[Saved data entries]
▬▬▬

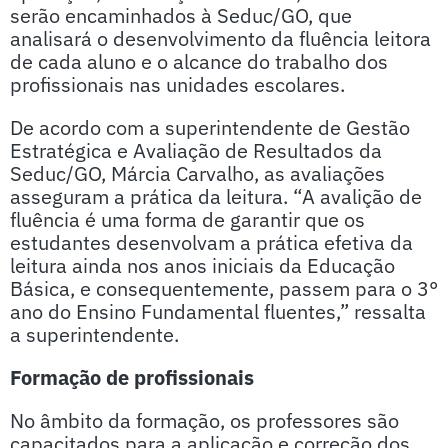
serão encaminhados à Seduc/GO, que
analisará o desenvolvimento da fluência leitora
de cada aluno e o alcance do trabalho dos
profissionais nas unidades escolares.
De acordo com a superintendente de Gestão
Estratégica e Avaliação de Resultados da
Seduc/GO, Márcia Carvalho, as avaliações
asseguram a prática da leitura. “A avalição de
fluência é uma forma de garantir que os
estudantes desenvolvam a prática efetiva da
leitura ainda nos anos iniciais da Educação
Básica, e consequentemente, passem para o 3°
ano do Ensino Fundamental fluentes,” ressalta
a superintendente.
Formação de profissionais
No âmbito da formação, os professores são
capacitados para a aplicação e correção dos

▬▬▬

What is needed is every line from the data above that includes the string "Seduc", copied out.

serão encaminhados à Seduc/GO, que
Seduc/GO, Márcia Carvalho, as avaliações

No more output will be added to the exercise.